Many have blamed the Morrison Government backing international calls for an inquiry into the origins and handling of the Covid-19 pandemic, but Chinese technology giant Huawei says the rot started in 2018 when the Turnbull administration banned the company from Australia’s 5G rollout. Mr Liveris, a Hong Kong resident of 13 years, suggested to reporters Australia needed to tread carefully in its relationship with the Asian giant.
He said, the acceleration of China’s march up the economic ladder, relying less on exports to other nations and more on its own goods that are produced and that it consumes itself, is irreversible. The acceleration on building a barrier around themselves, both economically and militarily, is the China we will see for the next many decades. China has realised it will have to exert its own power. And it has a lot to exert. As a near neighbour, responding to China’s rise wisely was critical. I don’t think that China is going to particularly go out there and pick fights or start wars, but it is going to flex its muscles. That, I’m afraid, likely means more Hong Kongs. As a result, our moral code is going to be tested … on how do we respond.

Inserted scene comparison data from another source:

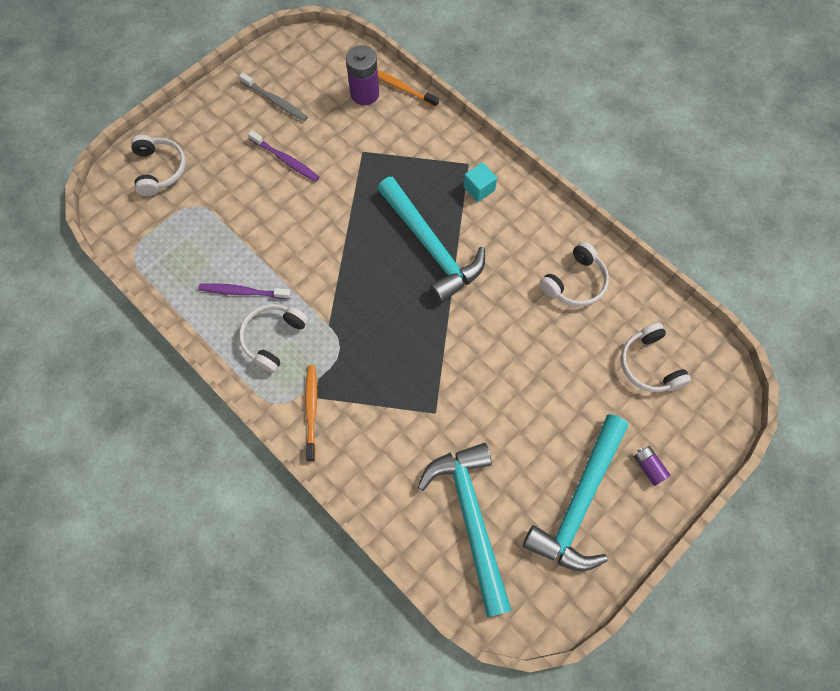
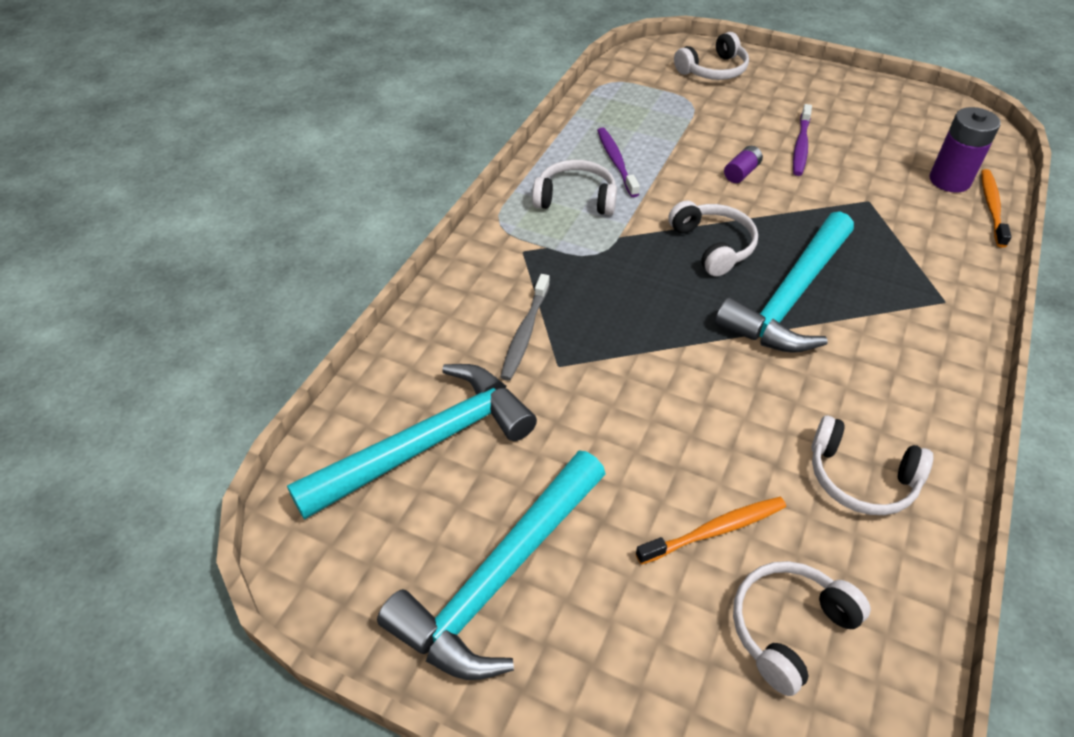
camera: 70 degrees right, 20 degrees down
grey toothbrush [239,72,308,121] -> grey toothbrush moved to [500,274,550,381]
orange toothbrush [305,365,317,462] -> orange toothbrush moved to [636,497,786,565]
turquoise cube [463,162,497,202] -> none
turquoise hammer [523,414,629,571] -> turquoise hammer turned 60 degrees counterclockwise [377,451,606,680]
purple battery [633,446,671,486] -> purple battery moved to [724,146,763,183]
none -> white headphones [668,200,758,276]

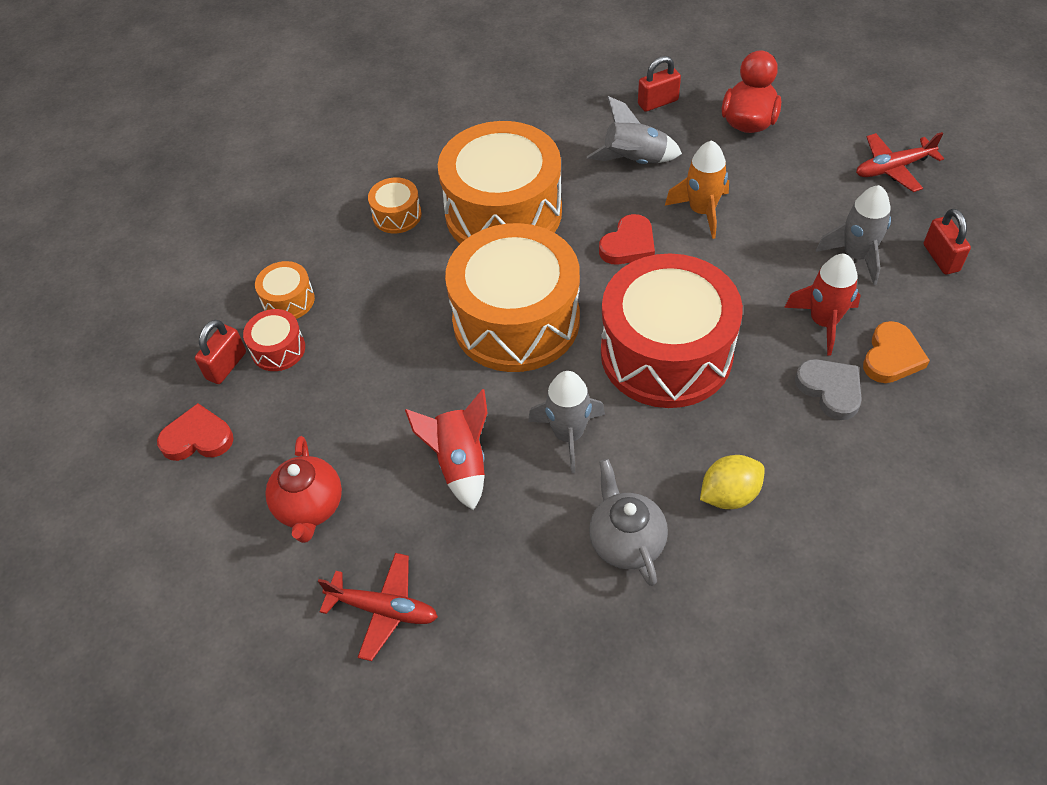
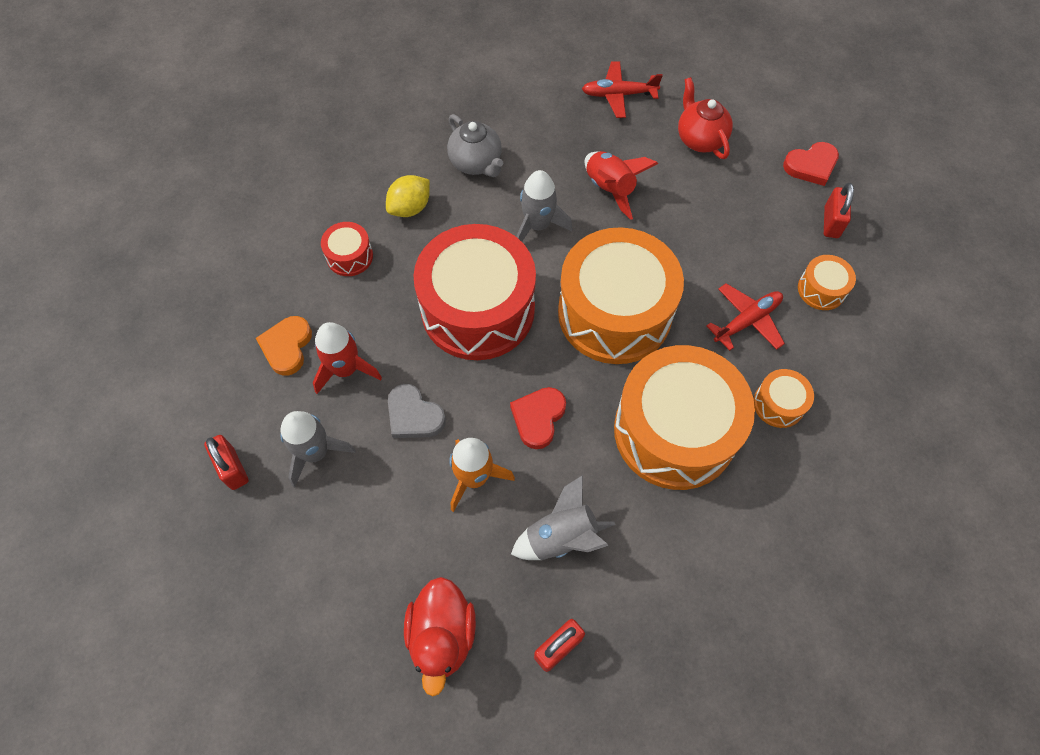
camera: 160 degrees right, 10 degrees up
red drum [243,309,305,371] -> red drum moved to [321,222,373,276]
grey heart [795,359,862,420] -> grey heart moved to [388,384,446,438]
red plane [856,132,944,192] -> red plane moved to [706,283,785,351]

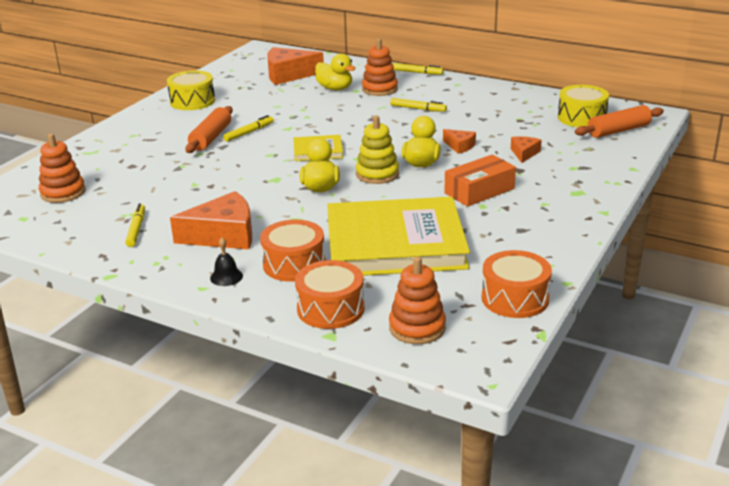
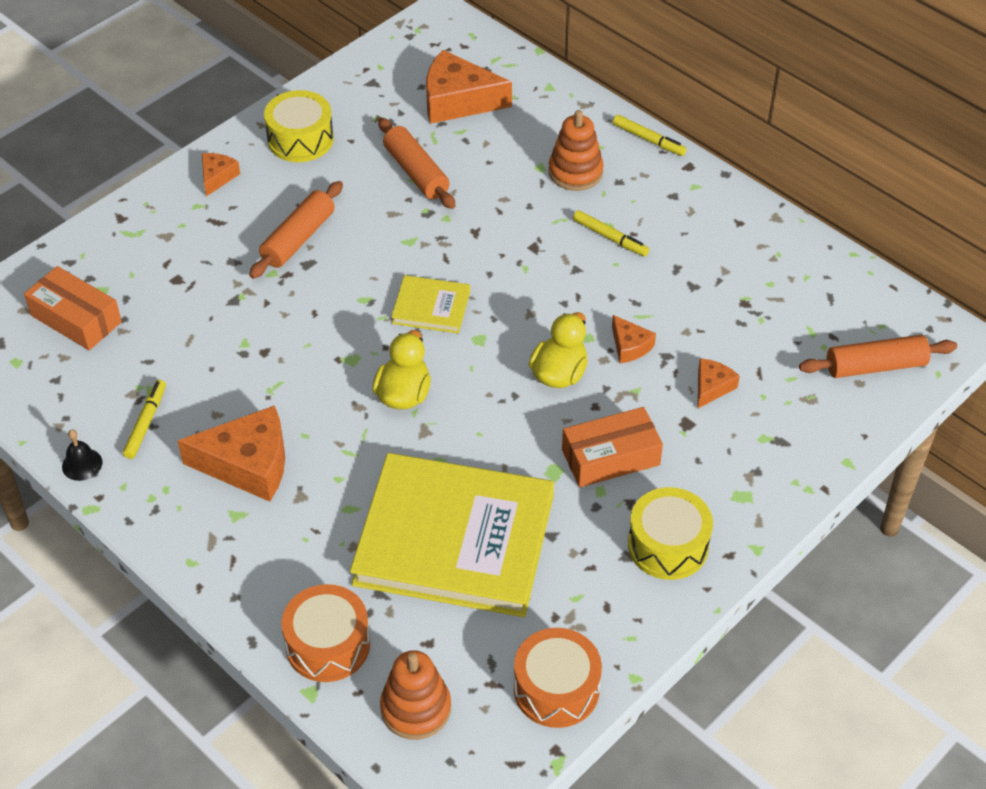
camera: 15 degrees right, 20 degrees up
orange stacking toy [39,133,86,203] -> orange box [24,266,122,350]
black bell [210,238,243,286] -> black bell moved to [62,430,103,481]
yellow marker [223,115,274,142] -> none
orange drum [260,220,325,282] -> none
yellow duck [315,53,356,90] -> none
yellow stacking toy [356,115,399,184] -> none
yellow drum [558,85,609,127] -> yellow drum moved to [628,487,713,580]
none -> orange cheese [202,153,240,196]
none -> orange rolling pin [378,118,455,209]

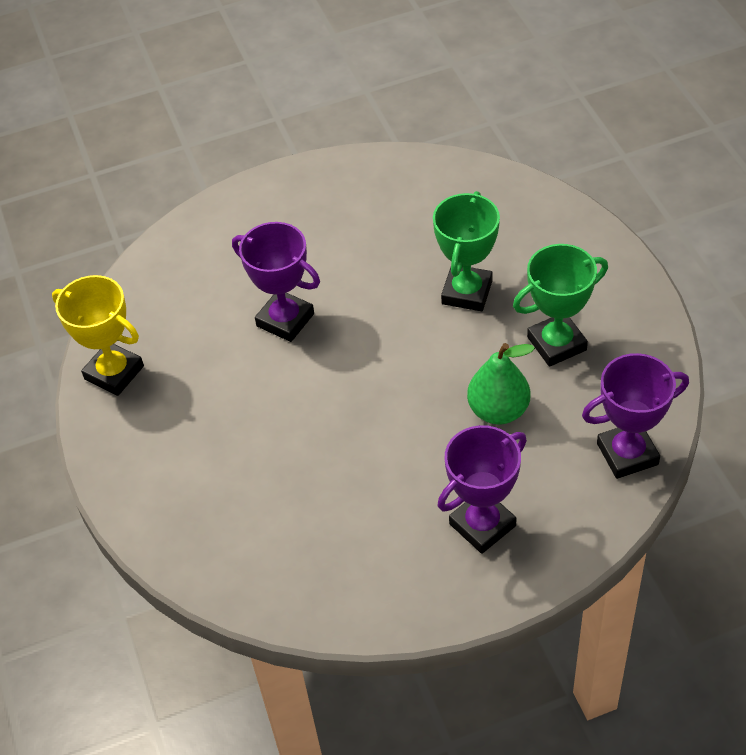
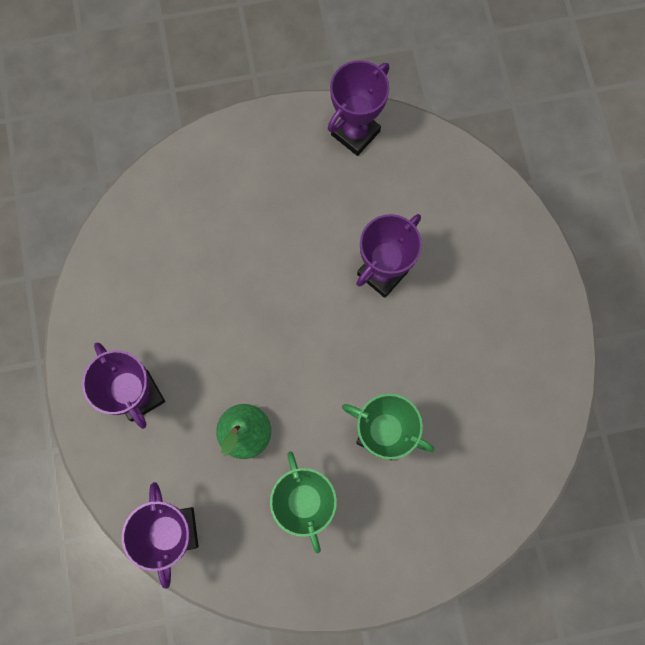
camera: 95 degrees right, 25 degrees up
yellow trophy [52,275,144,396] -> purple trophy [328,60,390,156]

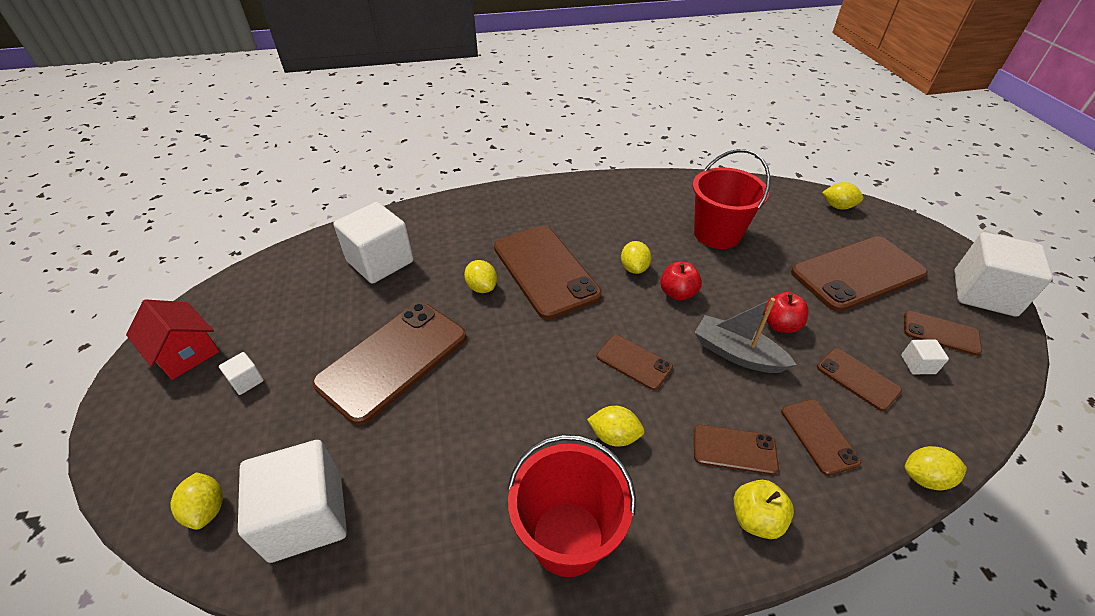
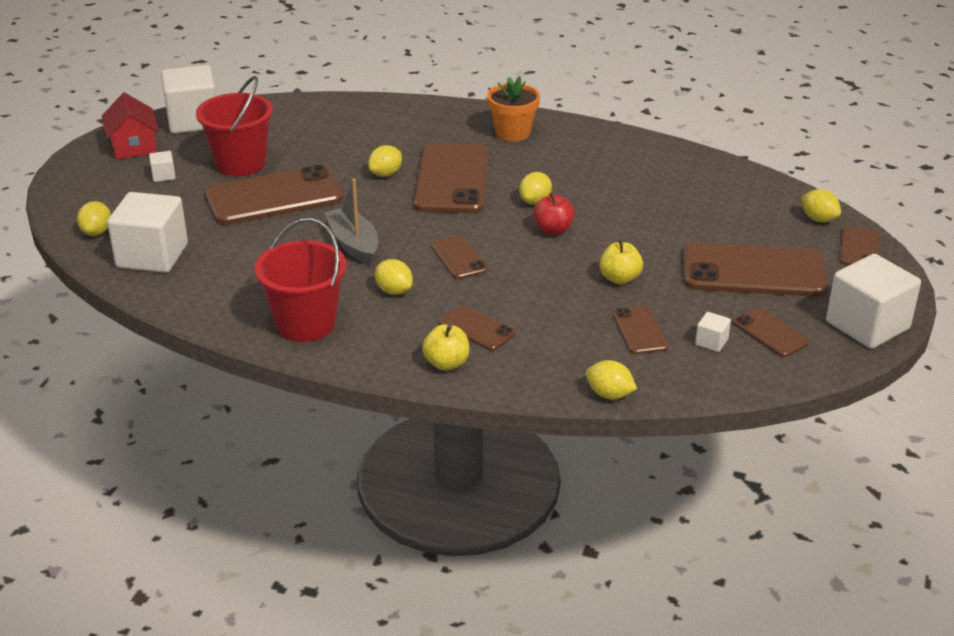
camera: 30 degrees right, 10 degrees down
white cube [333,202,414,284] -> white cube moved to [161,65,216,134]
yellow lemon [464,260,497,293] -> yellow lemon turned 45 degrees clockwise [368,145,402,177]
red bucket [693,149,770,249] -> red bucket moved to [196,76,273,176]
grey boat [694,298,796,373] -> grey boat moved to [324,179,378,265]
red apple [763,292,809,333] -> yellow apple [599,239,643,284]
brown phone [781,399,861,476] -> brown phone moved to [840,226,879,265]
none -> orange flower pot [487,76,540,142]

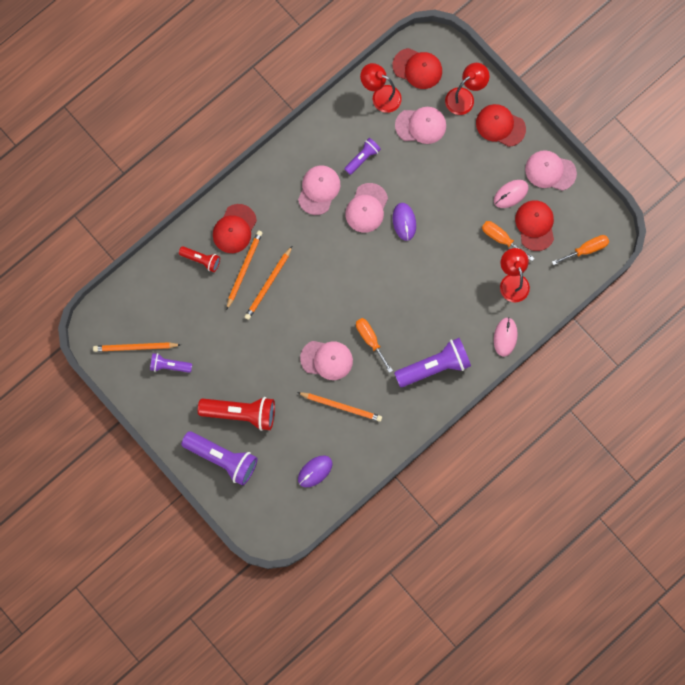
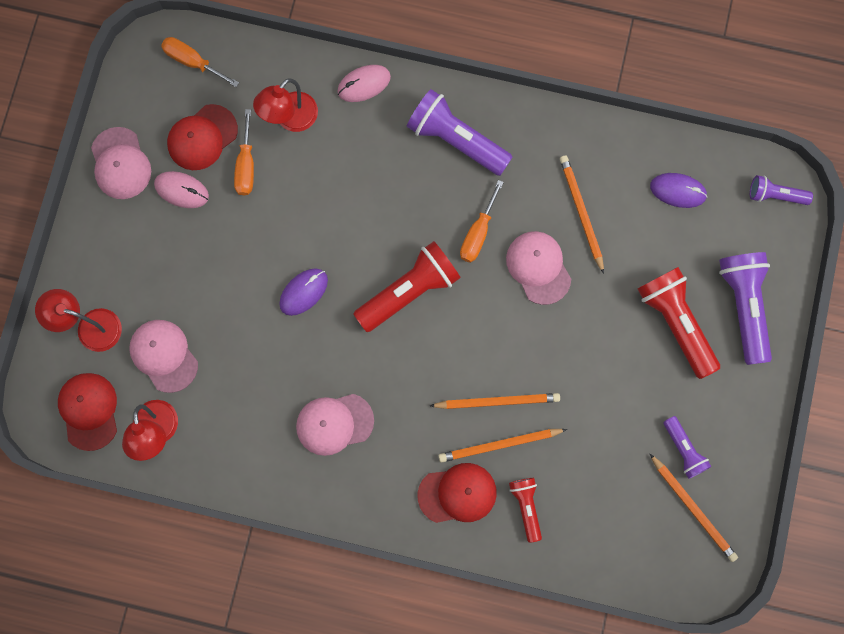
camera: 125 degrees left, 0 degrees up
purple flashlight [344,138,381,175] -> purple flashlight moved to [750,175,813,205]
pink cap [345,183,388,233] -> none
red cap [476,104,526,147] -> none
none -> red flashlight [353,241,461,332]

Mr Liveris said, China would remain a big consumer of Australian goods but it was important to diversify our one trick pony economy beyond exports into local manufacturing while ensuing economic interests were not confused with security interests. We’ve got to keep developing that relationship for our own mercantile benefit and, frankly, for theirs. When we confuse mercantile interests with what are the issues of principle, that’s when we get into trouble. We need to keep the diplomatic channels wide open, to speak frankly and to speak our mind in private with China’s government about what we believe, what our standards are, what our values are. But at the same time we need to keep the flow of trade moving between our two countries. Both of these things can and must be kept in balance.
Asked if he was suggesting Australia should temper its public commentary towards China, Mr Liveris said saving face matters. You don’t want to embarrass cultures, and I think you’ve got to be very careful with how you say things and what you say.